When you talk to them about it, talk about the benefits in the beginning. Don't talk about the wisdom of moving. Sell the sizzle. Not the steak.

You'll probably fairly early in your description have to say, "Mom! Dad! Just listen to me tell you about it! I can't even tell you how I worry about you! JUST LISTEN! Don't say no until you hear me out!"

Stress that all they'll do is leave their house one morning and move in to the ALF an hour later. EVERYTHING will be taken care the background for them. Their home...their clothes..,their furnishings...everything. They are going to have valet and butler service through the whole move.

In advance of your meeting, spend a few hours organizing your thoughts in bullet points on paper to take with you. List all the sizzle. Describe what their day would be like. Sell the benefits.

Think of what their objections will be. List them. And counterpoint your argument. In other words, what will you say to:

"We're NOT going ANYWHERE." ("Dad, just listen. I've gone to a lot of trouble to find this great place. Let me tell you about it!")
"We can't afford it." ("Let's not rule it out until we've looked at everything.")
"OMG! It's too much work!" (No, it really isn't. Walk out your front door to your new home. It'll be just that easy.")

Take dad on a little guilt trip. "Dad, mom would have some company...really nice programs to go to if she (and you) wanted to...healthy eating...women are more social than men. She's been soooo ISOLATED."

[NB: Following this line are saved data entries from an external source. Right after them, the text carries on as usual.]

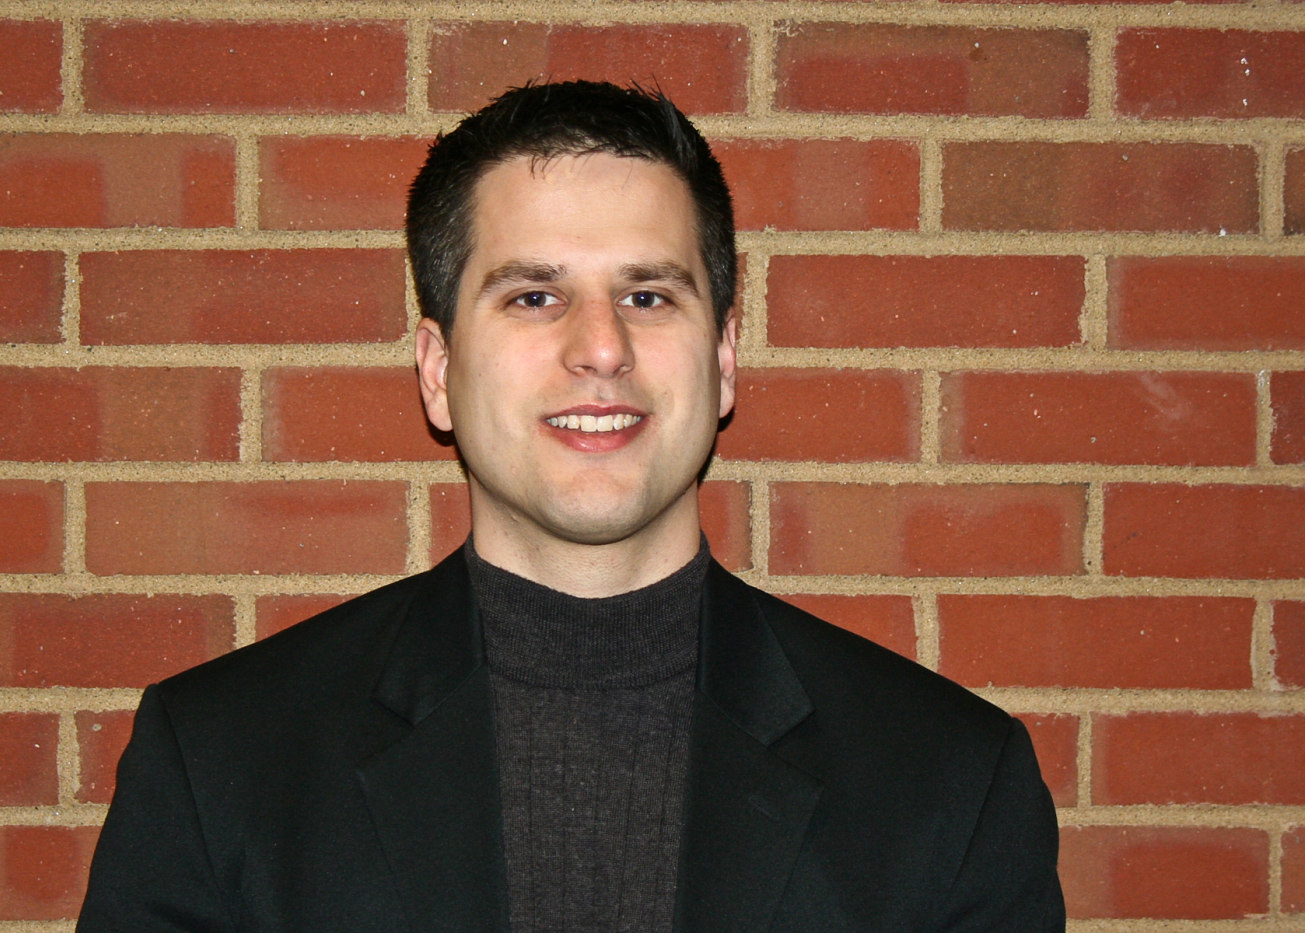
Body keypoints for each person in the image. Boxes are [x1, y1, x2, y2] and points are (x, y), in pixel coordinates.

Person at [78, 81, 1064, 933]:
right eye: (533, 297)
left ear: (723, 360)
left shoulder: (946, 781)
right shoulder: (221, 763)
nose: (600, 348)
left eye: (647, 296)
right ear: (438, 371)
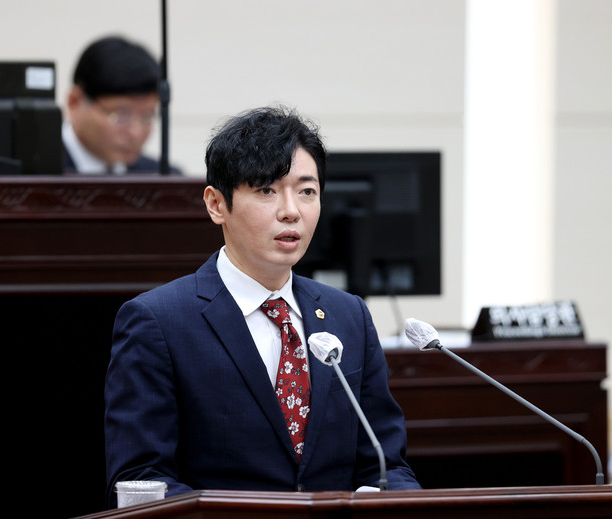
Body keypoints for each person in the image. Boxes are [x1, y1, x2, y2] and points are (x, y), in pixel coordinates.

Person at [103, 105, 420, 506]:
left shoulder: (349, 316)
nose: (291, 211)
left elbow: (388, 466)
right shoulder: (158, 322)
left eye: (307, 191)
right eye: (266, 190)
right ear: (216, 204)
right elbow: (141, 480)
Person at [63, 35, 181, 174]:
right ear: (75, 102)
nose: (135, 133)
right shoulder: (41, 173)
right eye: (121, 116)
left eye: (147, 117)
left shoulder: (162, 178)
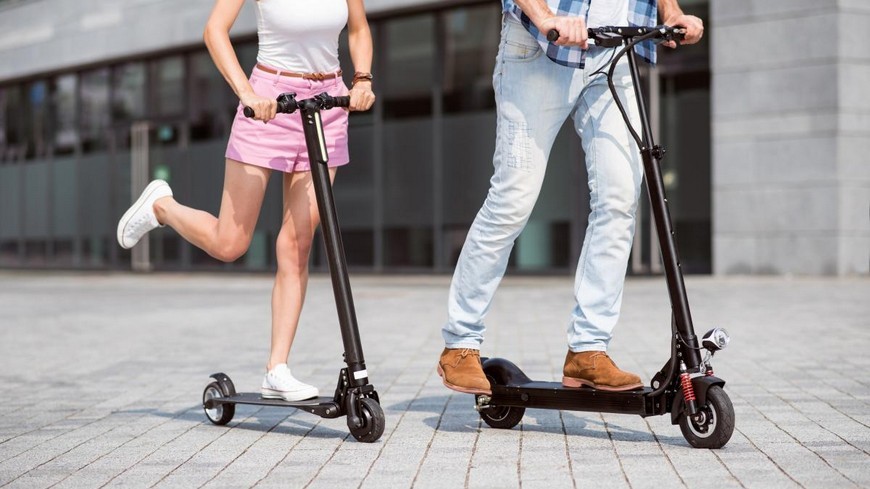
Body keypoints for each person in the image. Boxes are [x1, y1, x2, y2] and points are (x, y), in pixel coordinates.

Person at [437, 0, 703, 394]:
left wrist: (672, 12)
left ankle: (588, 350)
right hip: (540, 48)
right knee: (514, 199)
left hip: (613, 51)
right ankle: (460, 343)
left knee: (619, 198)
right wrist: (545, 18)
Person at [116, 0, 375, 402]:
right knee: (230, 243)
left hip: (326, 105)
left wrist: (362, 78)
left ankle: (278, 369)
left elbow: (358, 29)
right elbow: (214, 31)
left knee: (298, 244)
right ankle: (161, 207)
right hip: (267, 102)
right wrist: (248, 93)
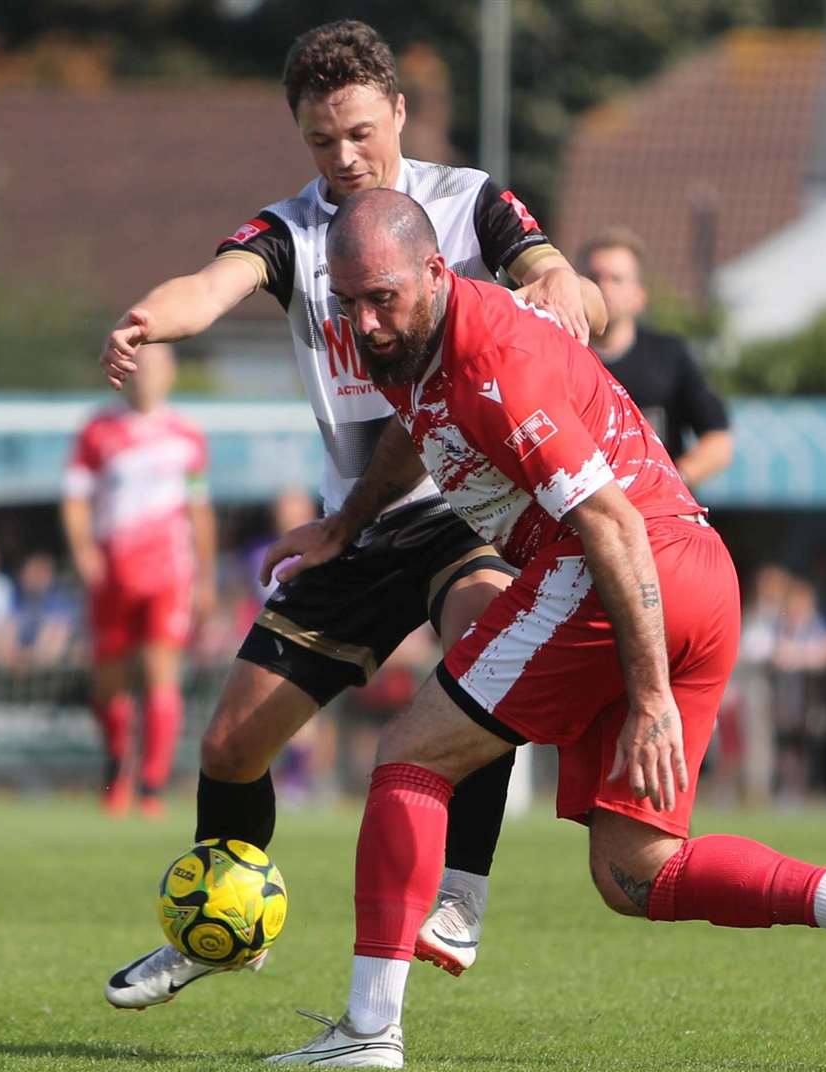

Expect them to say no. Before you go, make an appointment for the next week at the facility. "Okay, you can say no. But I want you both to come take a tour next Tuesday. I'll pick you up at 10 AM." Then get there at 8:30 to get them ready. Ha! "Do this one thing for me just because you love me. Come have a look."

Let the Admissions Coordinator know to sell the sizzle as well. A room tour. A tour of activity rooms. The current social calendar. Introductions to a few residents. The outside grounds. Yada yada yada.